→ Work required
Retype the stretch of rows from the line containing "[1.0.0] - 2024-07-26" through the last row, character for character.

-- Recorded data follows --

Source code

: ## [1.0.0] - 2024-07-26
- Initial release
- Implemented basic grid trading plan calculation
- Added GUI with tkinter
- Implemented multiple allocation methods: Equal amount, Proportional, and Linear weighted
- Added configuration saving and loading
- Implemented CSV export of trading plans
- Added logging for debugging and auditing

-- Recorded data concluded --

→ Answer box
: ## [1.0.0] - 2024-07-26
- Initial release
- Implemented basic grid trading plan calculation
- Added GUI with tkinter
- Implemented multiple allocation methods: Equal amount, Proportional, and Linear weighted
- Added configuration saving and loading
- Implemented CSV export of trading plans
- Added logging for debugging and auditing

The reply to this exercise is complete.